┌─ Okuma metni

#GUSTAV KLİMT#

66 58 1
                                    

Gustav Klimt, 14 Temmuz 1862’de Viyana yakınlarındaki Baumgarten’da doğdu. Anna Finster ve altın gravürcüsü Ernst Klimt’in yedi çocuğundan ikincisiydi. Klimt ile erkek kardeşleri Ernst ve Georg babalarının izinde, sanatsal yeteneğe sahip olduklarını küçük yaşlarda göstermişlerdi.
 
Sekiz yıllık ilköğretim sonrası, 14 yaşında Viyana’nın önde gelen güzel sanatlar okullarından Uygulamalı Sanatlar Okulu’na (Kunstgewerbeschule’ye) girdi. 1877’de Kardeşi Ernst de aynı okula başladı. Klimt ve kardeşi, orada başka bir ressam olan Franz Matsch ile yakın arkadaş olmuşlardı. Kardeşi ve Matsch ile birlikte, Viyana’nın en önemli isimlerinden Profesör Ferdinand Laufberger’in öğrencisi olarak mozaik, resim, fresko gibi birçok değişik tekniği yedi yıl boyunca inceledi. Üçü birlikte çok iyi çalışıyor, Laufberger onlara dışarıdan tasarım işleri buluyordu.
 
1880’den itibaren kendi imzaları ile çalışmaya başladılar. Üç genç 1883’de, Sanatçılar Kumpanyası (Künstlercompagnie) şirketini kurdular. 1886’da ilk önemli siparişleri olan Viyana’daki yeni Kent Tiyatrosu’nun (Burgtheater’ın) dekorasyon işini aldılar. Yapının alınlığına ve merdiven tavanına tiyatro tarihinden sahneler betimlemekle görevlendirilmişlerdi. Klimt’in çalışması arkadaşlarından farklı bir eser ortaya koydu. Klasik motiflerin yanına fotoğraf kusursuzluğunda gerçekçi portreler eklemişti. Böylece “Taormina’daki Tiyatro” gibi resimlerine kendi döneminden belirgin özellikler eklemiş oldu. Aynı zamanda eski Kent Tiyatrosu yok olmadan önce, tiyatronun içini ve Viyana sosyetesindeki kişilerin resimlerini yapması için teklif almıştı. Bu işi kabul ettikten sonra fotoğrafik görünüme sadık kaldığı “Eski Kent Tiyatrosu Oditoryumu” adlı guaj çalışması ortaya çıkmıştı. Grup, hem merdivenlerin dekorasyonu, hem de Klimt'in çalışmaları üstüne övgüler almıştı. Klimt bu çalışmasıyla 1888 yılında İmparator Franz Joseph tarafından altın madalya ile ödüllendirilmişti.

└─

Görev listesi ->
- 1) Gustav Klimt metnine göre Klimt, kardeşi ve Franz Matsch Sanatçılar Kumpanyası'nı hangi yıl kurdu?
- 2) Lütfen Gustav Klimt metnini son cümlesinden sonra kaldığı yerden devam ettirin.
Buradaki kayıtlar Gustav Klimt metninden bağımsız, ayrı bir malzemedir.

┌─ Verilen kayıtlar

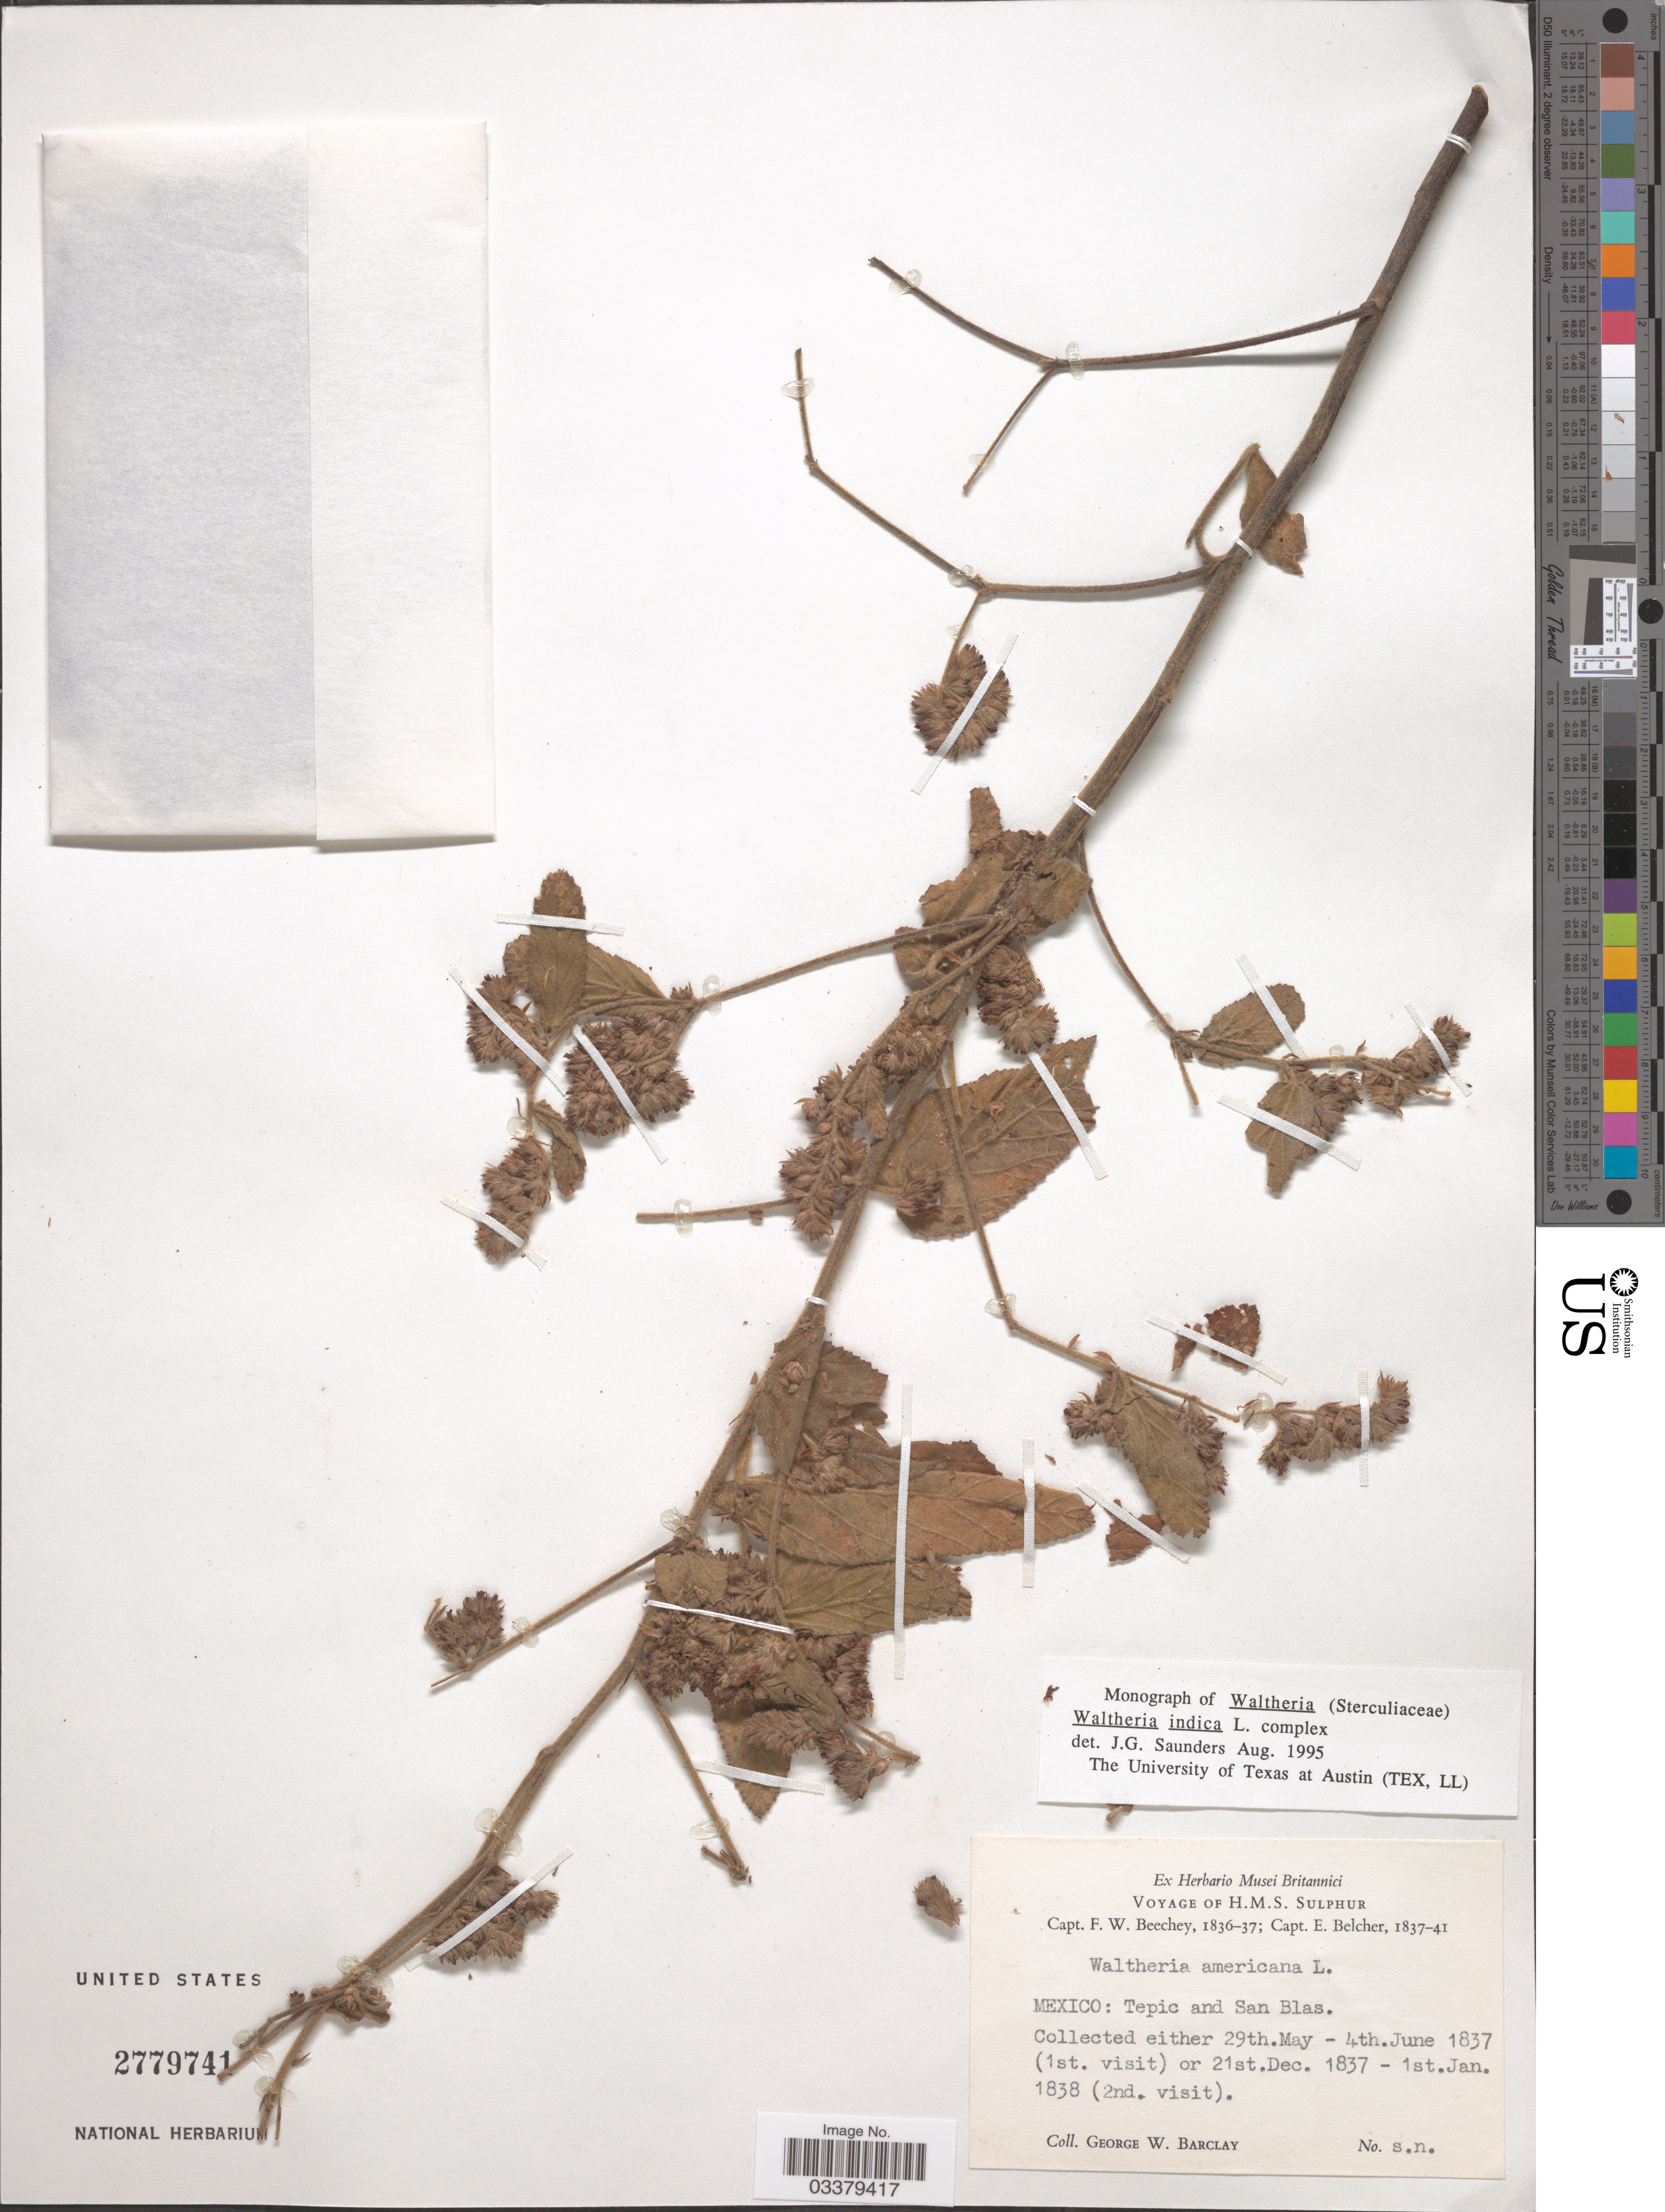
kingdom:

└─
┌─ Verilen kayıtlar

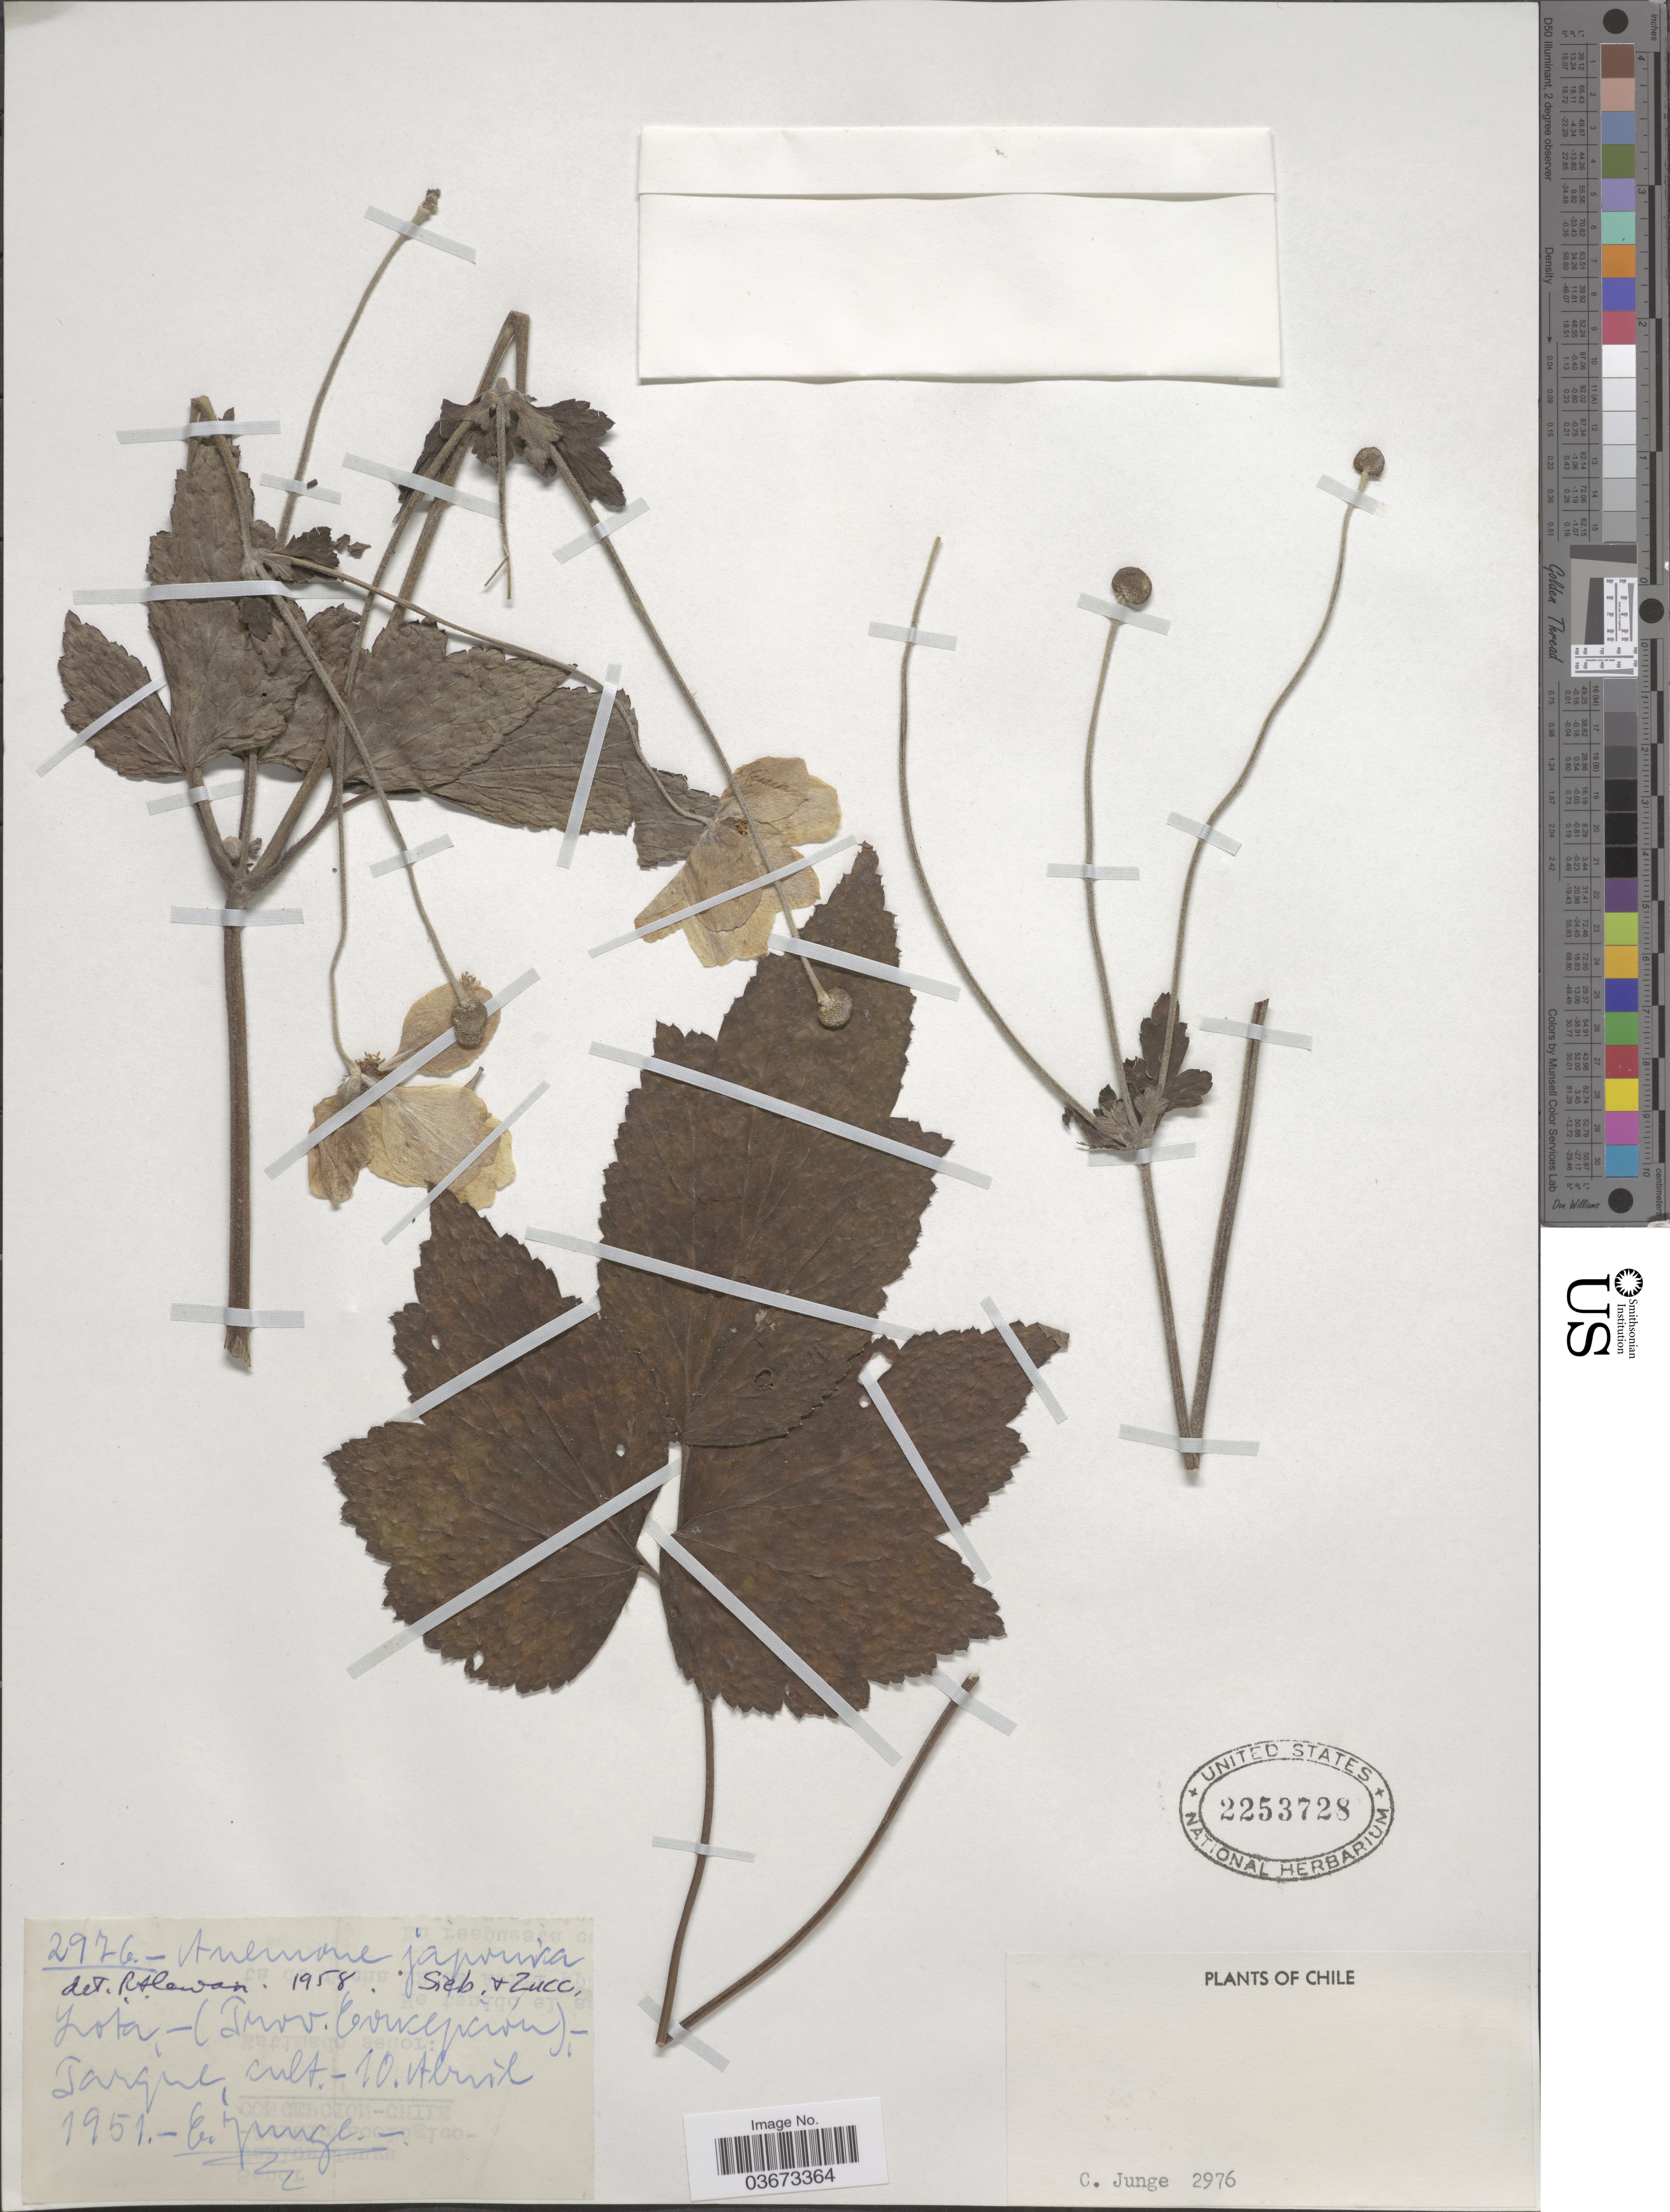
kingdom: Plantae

└─

Alıştırma yanıtları ->
- 1) 1883'te.

- 2)
 
1890’da Sanatçılar Kumpanyası’nın rüştünü ispatladığını gösteren bir sipariş aldılar. Bu sipariş imparatorluk koleksiyonlarının sergileneceği Sanat Tarihi Müzesi’nin (Kunsthistorisches Museum’un) iç dekorasyonunun tamamlanması işiydi. Müzede Eski Mısır’dan 16. yüzyıl Floransa’sına sanat tarihinin betimlenmesi düşünülüyordu. Bu iş ilk olarak tarihselci resim akımının üstatlarından Hans Makart’a (1840-1884) verilmişti. Makart’ın ölümü sebebiyle yarım kalan merdiven süslemelerini Klimt ve arkadaşları başarıyla tamamlamıştı. Klimt’in kullandığı yeni bir öğe, ilerideki tarzının habercisi olmuştur. Tarihsel kostümü içindeki çağdaş bir kadın figürü ile Klimt, partnerlerinden stil olarak farklılaşmış ve uzaklaşmıştı. Üç arkadaşın portre işleri de almaya başlaması Klimt’in ününün yayılmasını sağlamıştı. Portre betimlemelerindeki fotoğraf kesinliği Klimt’in başlıca özelliği olarak hep kalacaktı.
 
1892’de babasını ve kardeşi Ernst’i kaybeden Klimt, derin kişisel ve sanatsal bunalım dönemine girdi. Bu durum Sanatçılar Kumpanyası’nın dağılmasına da neden olmuştu. Aynı dönemde Emilie Flöge ile görüşmeye başlamıştı. Klimt onu 1890’da, kardeşi Ernst’in Emilie’nin kardeşiyle evliliği sırasında tanımıştı. Ernst’in ölümünün ardından ikisi arasındaki ilişki daha da güçlenmiş ve Emilie Klimt’in sanat hayatı boyunca yanında olmuştu.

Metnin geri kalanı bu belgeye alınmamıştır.